In the ever-evolving landscape of data platforms, one pattern that is gaining rapid acceptance as a modern approach is the “Lakehouse pattern,” centered around the powerful Delta Lake. At Persistent, we’ve been actively collaborating with numerous customers, assisting them in constructing robust data platforms based on this revolutionary pattern.
I have aligned the best practices to the following high-level areas – Operation Excellence, Reliability, Performance and Cost Optimization and Security. I discussed the best practices in the areas of Operation Excellence, Reliability in the Best Practices for Data Engineering with Databricks Part I of this two-part series, I highly encourage you to read the same. In this second installments, I will cover the best practices around the performance and cost optimization and security aspects.

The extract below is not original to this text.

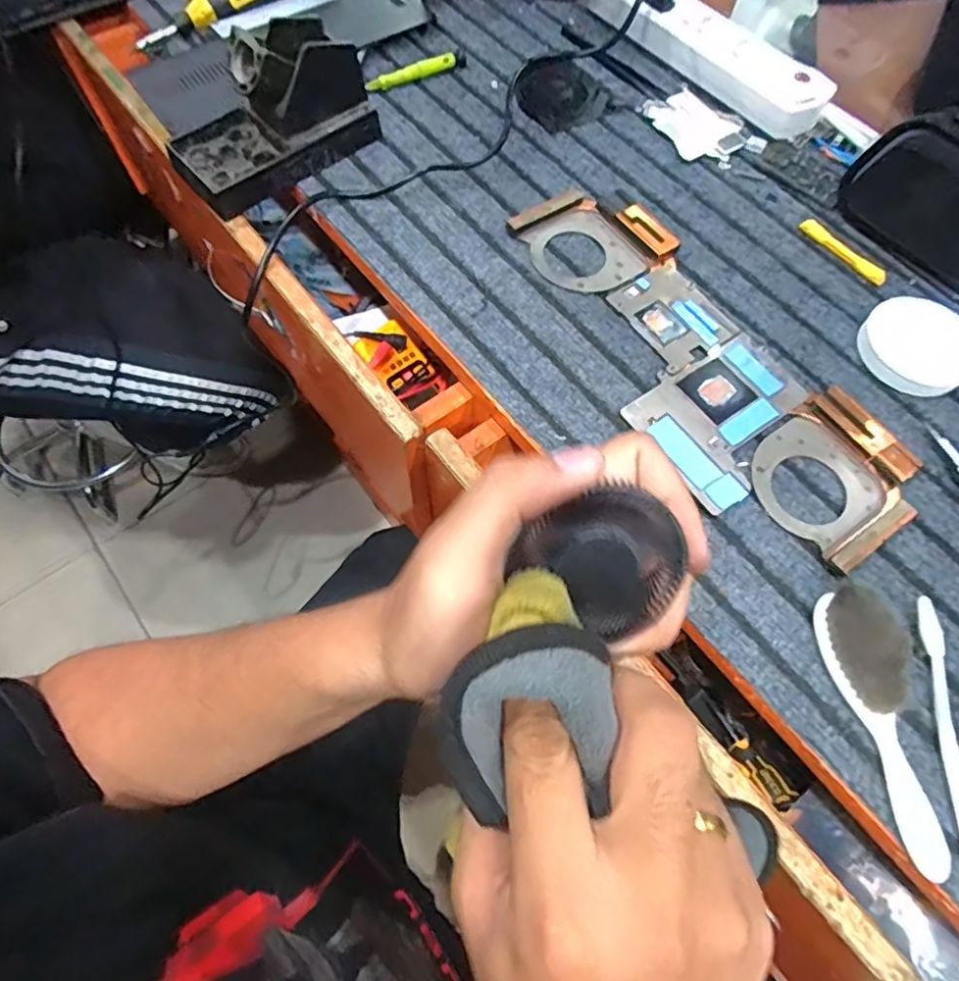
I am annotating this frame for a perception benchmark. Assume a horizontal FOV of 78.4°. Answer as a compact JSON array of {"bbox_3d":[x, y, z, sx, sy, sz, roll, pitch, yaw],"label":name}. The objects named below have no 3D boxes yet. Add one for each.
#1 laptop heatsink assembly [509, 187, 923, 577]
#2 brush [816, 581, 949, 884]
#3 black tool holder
[{"bbox_3d":[0.149,-0.096,0.425,0.130,0.012,0.342,-32,71,-16],"label":"laptop heatsink assembly"},{"bbox_3d":[0.221,0.125,0.324,0.040,0.028,0.141,-5,66,-5],"label":"brush"},{"bbox_3d":[-0.172,-0.309,0.469,0.160,0.079,0.093,-38,72,-17],"label":"black tool holder"}]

As with the Part I, I will assume the implementation of a Data Lakehouse on AWS, using S3 as the storage solution and Databricks as the compute engine. However, these best practices can also be applied in scenarios not limited to AWS and Databricks.
Optimize for Performance and Cost
Right size your job clusters
In a typical data platform, multiple Databricks jobs will be built over a period and it’s not uncommon for developers to continue using the same cluster configuration for different pipelines like simple ETL, complex ETL, analytical workloads, etc. This often occurs due to developers primarily focusing on problem-solving and lacking awareness of other aspects. Imagine you have multiple projects running hundreds of job clusters; even a minor optimization in job runtime by a few minutes can result in a lot of savings. Encourage and educate developers on right-sizing the job clusters, effectively using optimizations like Graviton-enabled, GPU-enabled clusters, and photon runtime to optimize their workloads and costs.

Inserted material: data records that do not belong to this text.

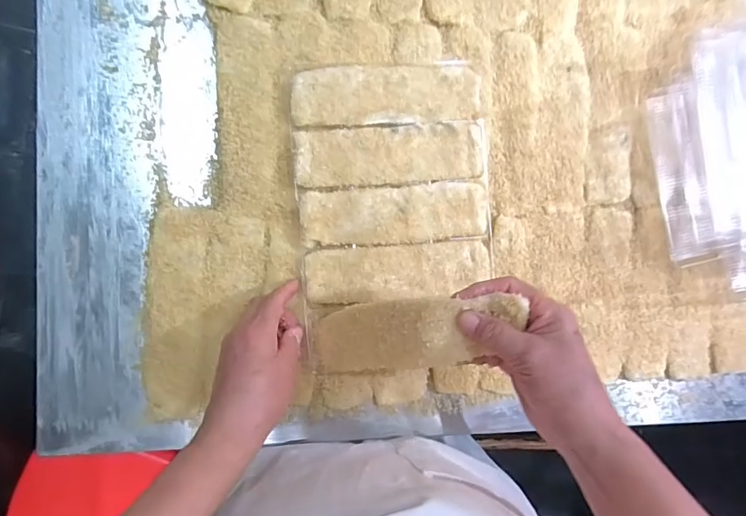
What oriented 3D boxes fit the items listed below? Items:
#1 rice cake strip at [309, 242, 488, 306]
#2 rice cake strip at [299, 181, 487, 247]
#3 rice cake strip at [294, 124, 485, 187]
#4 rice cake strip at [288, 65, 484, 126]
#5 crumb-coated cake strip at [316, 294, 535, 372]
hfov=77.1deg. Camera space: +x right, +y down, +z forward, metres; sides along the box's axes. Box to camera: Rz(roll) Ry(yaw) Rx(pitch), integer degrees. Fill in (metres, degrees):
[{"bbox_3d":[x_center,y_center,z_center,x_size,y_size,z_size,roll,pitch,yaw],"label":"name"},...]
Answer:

Keep your Databricks runtimes updated
Databricks releases new runtimes frequently, often with new Spark versions, features, and optimizations. Take advantage of this and update your Databricks Jobs to utilize the latest Databricks Runtimes. Often once a data pipeline is built and the project is handed over to the ops team, the Databricks jobs are not touched unless there is a production defect. Encourage the teams and set up a process to review the Runtime configuration for Databricks jobs periodically and upgrade the same rather than waiting till the end-of-support for a particular Databricks runtime.
Do not over-optimize
Optimizing cost and performance is a common goal for everyone. When working with delta tables in Databricks, there are built-in methods to optimize storage usage, such as the VACUUM command. By default, the VACUUM command retains data for 168 hours and removes anything older than that. However, it’s important to note that some teams have been overly aggressive in their optimization attempts by using the RETAIN 0 HOURS parameter. While Databricks advises against this practice, there are specific scenarios where it might be necessary, such as when working with tables exposed through Athena as Parquet tables or when dealing with legacy tables that are now being built using Databricks.
Nevertheless, I firmly advise against using the RETAIN 0 HOURS parameter. Instead, an alternative approach is to convert the Athena tables to use Symlink. Consider a situation where a consumer application is reading version 230 of a table while another application is updating the table to create version 231. If the writer application finishes before the consumer application and executes a VACUUM command with RETAIN 0 HOURS, the consumer application will encounter a FileNotFound exception. This issue can be easily avoided by converting all Athena tables to use Symlink, ensuring a smoother and more reliable data consumption process.
Security
One of the most important aspects of Data management is security, and two aspects must be considered here – security at the infrastructure level and data security. Although, it’s a huge area to talk about, here are some of the practices that I have seen to be immensely useful.
Store secrets securely
While integrating with multiple systems, a common challenge is managing credentials. Access tokens to access these systems. Use the Databricks Secrets to store all your credentials and tokens securely and use Databricks Secrets in the notebooks. Databricks smartly redact any credentials from the notebook outputs.
Consider using/migrating to Unity Catalog
Unity Catalog is a unified data catalog and provides fine-grained access control and data lineage capabilities. With Unity Catalog, you don’t need to manage the access at individual buckets level and access can be managed in a more familiar SQL GRANT statement. Before deciding on Unity Catalog, consider the requirements to use its full potential; for example, switching to tables instead of data location in the code needs a mindset shift. Stay tuned for more in-depth discussion on the Unity Catalog, which will be published soon.
Conclusion
Databricks has changed the way we build data pipelines and projects, and it has unified Data Engineering, Ad-hoc Querying, and Data Governance aspects together in an easy-to-use environment that can be used by developers and data consumers alike. As with any tool, we need to play along with the prescribed and learned best practices. In this two-part blog series, I have shared the best practices around the four high-level areas – Operation Excellence, Reliability, Performance and Cost Optimization and Security. Of course, this by no means is a complete list and I can envision myself further expanding on these best practices and adding few more with a follow-up in the future.